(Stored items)
== Segment start ==
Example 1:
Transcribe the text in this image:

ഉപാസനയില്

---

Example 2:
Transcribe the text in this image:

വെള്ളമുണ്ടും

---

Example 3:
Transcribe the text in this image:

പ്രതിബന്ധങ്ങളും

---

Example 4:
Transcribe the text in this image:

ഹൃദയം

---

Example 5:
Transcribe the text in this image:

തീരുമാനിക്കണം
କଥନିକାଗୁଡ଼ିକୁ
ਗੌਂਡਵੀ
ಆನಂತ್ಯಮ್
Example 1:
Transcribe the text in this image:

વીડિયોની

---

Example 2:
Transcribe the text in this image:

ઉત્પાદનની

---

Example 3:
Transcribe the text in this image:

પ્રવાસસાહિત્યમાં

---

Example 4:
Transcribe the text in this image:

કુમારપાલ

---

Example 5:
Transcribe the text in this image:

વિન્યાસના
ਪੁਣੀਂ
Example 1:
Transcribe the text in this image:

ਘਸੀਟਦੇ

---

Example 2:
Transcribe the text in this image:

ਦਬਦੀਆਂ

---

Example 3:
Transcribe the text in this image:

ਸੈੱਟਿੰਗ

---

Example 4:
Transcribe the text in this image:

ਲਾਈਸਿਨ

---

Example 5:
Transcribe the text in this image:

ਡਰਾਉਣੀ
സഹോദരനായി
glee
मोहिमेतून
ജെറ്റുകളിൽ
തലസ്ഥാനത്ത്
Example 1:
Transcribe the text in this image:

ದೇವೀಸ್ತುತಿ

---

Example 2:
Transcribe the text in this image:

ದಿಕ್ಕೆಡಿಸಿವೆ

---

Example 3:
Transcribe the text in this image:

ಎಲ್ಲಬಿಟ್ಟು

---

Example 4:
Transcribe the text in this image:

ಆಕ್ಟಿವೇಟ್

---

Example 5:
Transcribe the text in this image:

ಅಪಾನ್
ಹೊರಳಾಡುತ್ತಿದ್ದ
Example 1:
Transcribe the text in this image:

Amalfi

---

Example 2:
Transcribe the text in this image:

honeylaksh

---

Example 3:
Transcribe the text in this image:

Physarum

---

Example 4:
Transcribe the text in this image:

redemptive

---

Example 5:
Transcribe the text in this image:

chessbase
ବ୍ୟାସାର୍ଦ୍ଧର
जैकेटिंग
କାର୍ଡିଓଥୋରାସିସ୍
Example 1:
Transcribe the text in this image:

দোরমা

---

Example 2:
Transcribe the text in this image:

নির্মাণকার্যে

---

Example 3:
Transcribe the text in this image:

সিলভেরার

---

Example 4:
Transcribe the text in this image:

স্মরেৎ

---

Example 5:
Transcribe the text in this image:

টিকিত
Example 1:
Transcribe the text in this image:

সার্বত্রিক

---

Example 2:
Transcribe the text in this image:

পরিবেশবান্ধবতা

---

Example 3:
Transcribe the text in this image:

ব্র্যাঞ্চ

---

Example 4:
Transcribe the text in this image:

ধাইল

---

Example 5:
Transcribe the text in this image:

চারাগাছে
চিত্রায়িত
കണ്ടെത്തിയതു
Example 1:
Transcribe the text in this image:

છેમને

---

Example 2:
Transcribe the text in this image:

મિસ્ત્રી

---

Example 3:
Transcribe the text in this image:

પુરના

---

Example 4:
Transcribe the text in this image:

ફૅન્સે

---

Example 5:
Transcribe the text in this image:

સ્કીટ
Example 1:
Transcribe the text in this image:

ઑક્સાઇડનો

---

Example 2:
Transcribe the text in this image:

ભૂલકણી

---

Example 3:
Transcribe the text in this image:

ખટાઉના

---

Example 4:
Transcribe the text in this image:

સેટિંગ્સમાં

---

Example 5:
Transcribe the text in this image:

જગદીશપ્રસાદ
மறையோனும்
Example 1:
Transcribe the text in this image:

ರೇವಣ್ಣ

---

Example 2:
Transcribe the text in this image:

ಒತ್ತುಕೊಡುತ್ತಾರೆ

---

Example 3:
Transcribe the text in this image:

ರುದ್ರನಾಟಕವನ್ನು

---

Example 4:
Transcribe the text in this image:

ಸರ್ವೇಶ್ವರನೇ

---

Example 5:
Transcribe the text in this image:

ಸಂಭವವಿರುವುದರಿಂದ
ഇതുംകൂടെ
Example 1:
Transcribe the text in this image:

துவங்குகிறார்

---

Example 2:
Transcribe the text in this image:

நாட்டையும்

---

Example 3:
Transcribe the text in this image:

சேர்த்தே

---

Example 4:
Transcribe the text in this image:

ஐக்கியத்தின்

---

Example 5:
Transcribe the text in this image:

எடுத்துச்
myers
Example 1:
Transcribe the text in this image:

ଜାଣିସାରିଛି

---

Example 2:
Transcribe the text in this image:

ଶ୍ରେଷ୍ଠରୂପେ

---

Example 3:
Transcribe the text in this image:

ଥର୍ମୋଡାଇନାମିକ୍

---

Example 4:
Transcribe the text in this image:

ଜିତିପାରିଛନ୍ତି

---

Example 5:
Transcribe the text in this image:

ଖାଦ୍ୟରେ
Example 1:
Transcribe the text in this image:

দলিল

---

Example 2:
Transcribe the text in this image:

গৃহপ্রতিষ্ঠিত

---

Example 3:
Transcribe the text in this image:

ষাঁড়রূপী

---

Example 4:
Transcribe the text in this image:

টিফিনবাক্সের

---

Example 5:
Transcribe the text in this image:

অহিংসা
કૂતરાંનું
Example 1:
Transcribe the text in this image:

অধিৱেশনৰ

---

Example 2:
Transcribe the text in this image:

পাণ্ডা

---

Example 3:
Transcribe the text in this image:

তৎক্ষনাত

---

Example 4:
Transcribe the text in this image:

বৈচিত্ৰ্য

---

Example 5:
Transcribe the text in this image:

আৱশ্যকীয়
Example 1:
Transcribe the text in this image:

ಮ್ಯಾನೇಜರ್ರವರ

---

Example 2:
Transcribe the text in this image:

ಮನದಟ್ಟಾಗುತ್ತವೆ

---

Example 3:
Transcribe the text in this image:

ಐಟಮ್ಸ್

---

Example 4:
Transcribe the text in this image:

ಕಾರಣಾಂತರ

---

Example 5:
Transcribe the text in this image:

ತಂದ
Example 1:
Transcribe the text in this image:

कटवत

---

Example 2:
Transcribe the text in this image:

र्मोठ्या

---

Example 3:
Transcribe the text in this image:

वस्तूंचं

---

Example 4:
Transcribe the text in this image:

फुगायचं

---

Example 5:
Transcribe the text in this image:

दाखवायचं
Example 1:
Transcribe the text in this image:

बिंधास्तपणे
== Segment end ==
## What is required
The expected output is an exact copy of all the records above.

## Solution to this task
Example 1:
Transcribe the text in this image:

ഉപാസനയില്

---

Example 2:
Transcribe the text in this image:

വെള്ളമുണ്ടും

---

Example 3:
Transcribe the text in this image:

പ്രതിബന്ധങ്ങളും

---

Example 4:
Transcribe the text in this image:

ഹൃദയം

---

Example 5:
Transcribe the text in this image:

തീരുമാനിക്കണം
କଥନିକାଗୁଡ଼ିକୁ
ਗੌਂਡਵੀ
ಆನಂತ್ಯಮ್
Example 1:
Transcribe the text in this image:

વીડિયોની

---

Example 2:
Transcribe the text in this image:

ઉત્પાદનની

---

Example 3:
Transcribe the text in this image:

પ્રવાસસાહિત્યમાં

---

Example 4:
Transcribe the text in this image:

કુમારપાલ

---

Example 5:
Transcribe the text in this image:

વિન્યાસના
ਪੁਣੀਂ
Example 1:
Transcribe the text in this image:

ਘਸੀਟਦੇ

---

Example 2:
Transcribe the text in this image:

ਦਬਦੀਆਂ

---

Example 3:
Transcribe the text in this image:

ਸੈੱਟਿੰਗ

---

Example 4:
Transcribe the text in this image:

ਲਾਈਸਿਨ

---

Example 5:
Transcribe the text in this image:

ਡਰਾਉਣੀ
സഹോദരനായി
glee
मोहिमेतून
ജെറ്റുകളിൽ
തലസ്ഥാനത്ത്
Example 1:
Transcribe the text in this image:

ದೇವೀಸ್ತುತಿ

---

Example 2:
Transcribe the text in this image:

ದಿಕ್ಕೆಡಿಸಿವೆ

---

Example 3:
Transcribe the text in this image:

ಎಲ್ಲಬಿಟ್ಟು

---

Example 4:
Transcribe the text in this image:

ಆಕ್ಟಿವೇಟ್

---

Example 5:
Transcribe the text in this image:

ಅಪಾನ್
ಹೊರಳಾಡುತ್ತಿದ್ದ
Example 1:
Transcribe the text in this image:

Amalfi

---

Example 2:
Transcribe the text in this image:

honeylaksh

---

Example 3:
Transcribe the text in this image:

Physarum

---

Example 4:
Transcribe the text in this image:

redemptive

---

Example 5:
Transcribe the text in this image:

chessbase
ବ୍ୟାସାର୍ଦ୍ଧର
जैकेटिंग
କାର୍ଡିଓଥୋରାସିସ୍
Example 1:
Transcribe the text in this image:

দোরমা

---

Example 2:
Transcribe the text in this image:

নির্মাণকার্যে

---

Example 3:
Transcribe the text in this image:

সিলভেরার

---

Example 4:
Transcribe the text in this image:

স্মরেৎ

---

Example 5:
Transcribe the text in this image:

টিকিত
Example 1:
Transcribe the text in this image:

সার্বত্রিক

---

Example 2:
Transcribe the text in this image:

পরিবেশবান্ধবতা

---

Example 3:
Transcribe the text in this image:

ব্র্যাঞ্চ

---

Example 4:
Transcribe the text in this image:

ধাইল

---

Example 5:
Transcribe the text in this image:

চারাগাছে
চিত্রায়িত
കണ്ടെത്തിയതു
Example 1:
Transcribe the text in this image:

છેમને

---

Example 2:
Transcribe the text in this image:

મિસ્ત્રી

---

Example 3:
Transcribe the text in this image:

પુરના

---

Example 4:
Transcribe the text in this image:

ફૅન્સે

---

Example 5:
Transcribe the text in this image:

સ્કીટ
Example 1:
Transcribe the text in this image:

ઑક્સાઇડનો

---

Example 2:
Transcribe the text in this image:

ભૂલકણી

---

Example 3:
Transcribe the text in this image:

ખટાઉના

---

Example 4:
Transcribe the text in this image:

સેટિંગ્સમાં

---

Example 5:
Transcribe the text in this image:

જગદીશપ્રસાદ
மறையோனும்
Example 1:
Transcribe the text in this image:

ರೇವಣ್ಣ

---

Example 2:
Transcribe the text in this image:

ಒತ್ತುಕೊಡುತ್ತಾರೆ

---

Example 3:
Transcribe the text in this image:

ರುದ್ರನಾಟಕವನ್ನು

---

Example 4:
Transcribe the text in this image:

ಸರ್ವೇಶ್ವರನೇ

---

Example 5:
Transcribe the text in this image:

ಸಂಭವವಿರುವುದರಿಂದ
ഇതുംകൂടെ
Example 1:
Transcribe the text in this image:

துவங்குகிறார்

---

Example 2:
Transcribe the text in this image:

நாட்டையும்

---

Example 3:
Transcribe the text in this image:

சேர்த்தே

---

Example 4:
Transcribe the text in this image:

ஐக்கியத்தின்

---

Example 5:
Transcribe the text in this image:

எடுத்துச்
myers
Example 1:
Transcribe the text in this image:

ଜାଣିସାରିଛି

---

Example 2:
Transcribe the text in this image:

ଶ୍ରେଷ୍ଠରୂପେ

---

Example 3:
Transcribe the text in this image:

ଥର୍ମୋଡାଇନାମିକ୍

---

Example 4:
Transcribe the text in this image:

ଜିତିପାରିଛନ୍ତି

---

Example 5:
Transcribe the text in this image:

ଖାଦ୍ୟରେ
Example 1:
Transcribe the text in this image:

দলিল

---

Example 2:
Transcribe the text in this image:

গৃহপ্রতিষ্ঠিত

---

Example 3:
Transcribe the text in this image:

ষাঁড়রূপী

---

Example 4:
Transcribe the text in this image:

টিফিনবাক্সের

---

Example 5:
Transcribe the text in this image:

অহিংসা
કૂતરાંનું
Example 1:
Transcribe the text in this image:

অধিৱেশনৰ

---

Example 2:
Transcribe the text in this image:

পাণ্ডা

---

Example 3:
Transcribe the text in this image:

তৎক্ষনাত

---

Example 4:
Transcribe the text in this image:

বৈচিত্ৰ্য

---

Example 5:
Transcribe the text in this image:

আৱশ্যকীয়
Example 1:
Transcribe the text in this image:

ಮ್ಯಾನೇಜರ್ರವರ

---

Example 2:
Transcribe the text in this image:

ಮನದಟ್ಟಾಗುತ್ತವೆ

---

Example 3:
Transcribe the text in this image:

ಐಟಮ್ಸ್

---

Example 4:
Transcribe the text in this image:

ಕಾರಣಾಂತರ

---

Example 5:
Transcribe the text in this image:

ತಂದ
Example 1:
Transcribe the text in this image:

कटवत

---

Example 2:
Transcribe the text in this image:

र्मोठ्या

---

Example 3:
Transcribe the text in this image:

वस्तूंचं

---

Example 4:
Transcribe the text in this image:

फुगायचं

---

Example 5:
Transcribe the text in this image:

दाखवायचं
Example 1:
Transcribe the text in this image:

बिंधास्तपणे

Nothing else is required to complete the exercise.